=Paper= {{Paper |id=Vol-2262/ekaw-poster-22 |storemode=property |title=Extracting Information from Medieval Notarial Deeds |pdfUrl=https://ceur-ws.org/Vol-2262/ekaw-poster-22.pdf |volume=Vol-2262 |authors=Charlene Ellul,Charlie Abela,Joel Azzopardi |dblpUrl=https://dblp.org/rec/conf/ekaw/EllulAA18 }} ==Extracting Information from Medieval Notarial Deeds== https://ceur-ws.org/Vol-2262/ekaw-poster-22.pdf
                  Extracting Information from
                   Medieval Notarial deeds?

               Charlene Ellul1 , Joel Azzopardi1 and Charlie Abela1

                         University of Malta, Malta
charlene.ellul@um.edu.mt joel.azzopardi@um.edu.mt charlie.abela@um.edu.mt



        Abstract. The Notarial Archives in Valletta houses a collection of Latin
        Notarial deeds that has not been exploited yet. In this paper, Machine
        Learning techniques are proposed and implemented to extract entities
        such as people, place names, dates, deed types and keywords from these
        historical texts. Both supervised and unsupervised techniques are con-
        sidered and compared with baseline models. Experimental results on a
        subset of these documents are already showing results that outperform
        the baselines for Latin text such as those from CLTK. Evaluation was
        carried out using indexes of four published Notarial Registers.
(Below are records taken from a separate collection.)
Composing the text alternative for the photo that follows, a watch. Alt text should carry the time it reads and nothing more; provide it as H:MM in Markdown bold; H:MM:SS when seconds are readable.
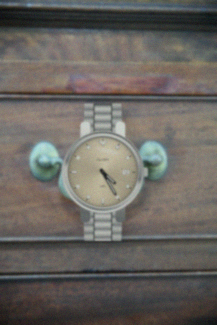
**4:25**
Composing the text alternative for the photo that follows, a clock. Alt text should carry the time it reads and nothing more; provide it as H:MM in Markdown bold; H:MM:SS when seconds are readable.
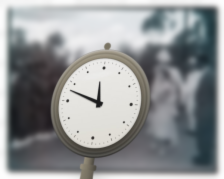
**11:48**
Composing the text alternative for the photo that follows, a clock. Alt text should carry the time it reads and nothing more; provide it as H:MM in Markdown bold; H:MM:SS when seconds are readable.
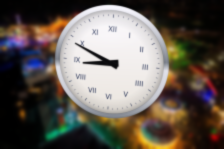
**8:49**
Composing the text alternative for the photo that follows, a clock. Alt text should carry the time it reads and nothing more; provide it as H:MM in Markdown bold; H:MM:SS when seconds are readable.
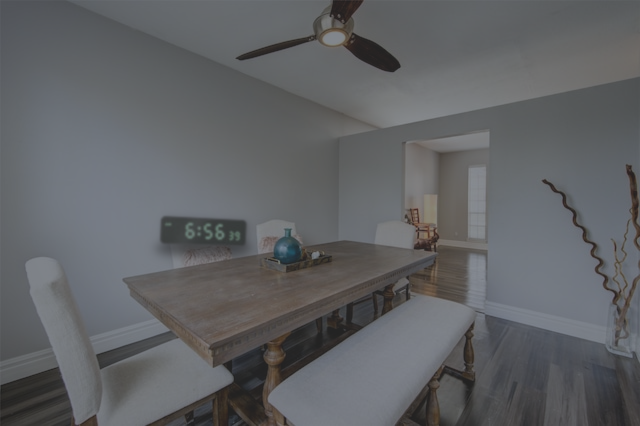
**6:56**
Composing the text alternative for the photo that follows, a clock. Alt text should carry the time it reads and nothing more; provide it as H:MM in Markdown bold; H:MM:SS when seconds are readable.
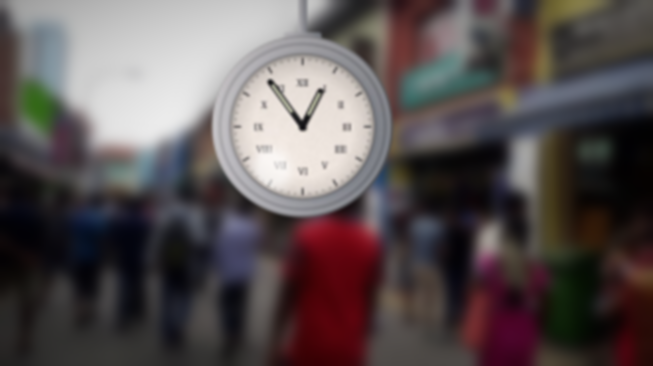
**12:54**
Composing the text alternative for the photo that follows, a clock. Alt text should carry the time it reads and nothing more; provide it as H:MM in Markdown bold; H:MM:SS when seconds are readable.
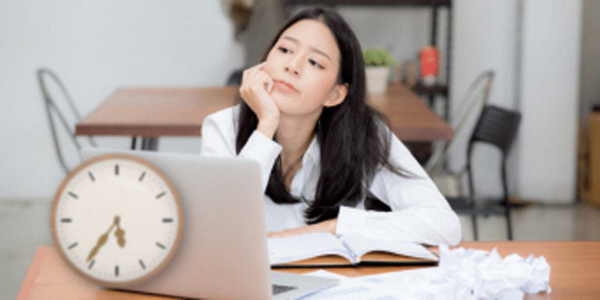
**5:36**
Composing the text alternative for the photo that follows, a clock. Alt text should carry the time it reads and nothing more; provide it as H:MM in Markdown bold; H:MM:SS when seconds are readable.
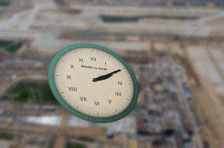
**2:10**
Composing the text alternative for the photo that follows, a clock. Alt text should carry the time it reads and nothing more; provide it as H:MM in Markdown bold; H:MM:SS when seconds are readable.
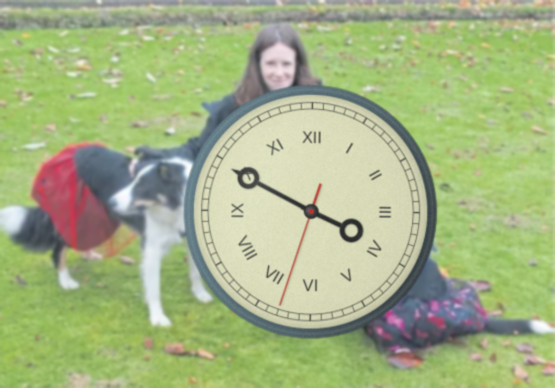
**3:49:33**
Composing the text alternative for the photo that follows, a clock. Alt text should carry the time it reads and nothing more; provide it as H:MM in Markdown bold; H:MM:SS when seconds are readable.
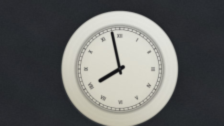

        Keywords: Named Entity Recognition · Keyphrase Extraction · Text
        Classification · Latin Text · Historical Texts


1     Introduction

Archives around the world are a source of hidden information. One of these
archival gems is found at the Notarial Archives in Valletta, Malta and houses
around 20,000 notarial deeds dating back to the 13th century. It is typically the
case that archives publish high quality images and metadata of the structure
of historical documents, but the content itself is not exposed in a meaningful
way to aid historians. In literature, some researchers [1] dedicated their efforts
to mine data from medieval Latin documents. The extraction of named entities
such as dates, places and people can be used to aid historical research in areas
such as genealogy and toponymy.
   Most of the notarial deeds found in the Valletta archives fall under categories
such as wills, dowry and transfer of land. Although some notaries used to write
the deed type, this was not a requirement. Thus, text classification can be used
to maximize the use of the remaining words to predict the presented deed type.
Automatic keyphrase extraction can be used to express a document as a set of
keywords/keyphrases[2]. A notarial deed can be represented in a similar way to
shed light on its content and avoid unnecessary handling whilst also reducing
the time required for archival researchers and enthusiasts to find what they are
looking for.
?
    This work is partially funded by project E-18LO28-01 as part of the collaboration
    between the Notarial Archives in Valletta and the University of Malta.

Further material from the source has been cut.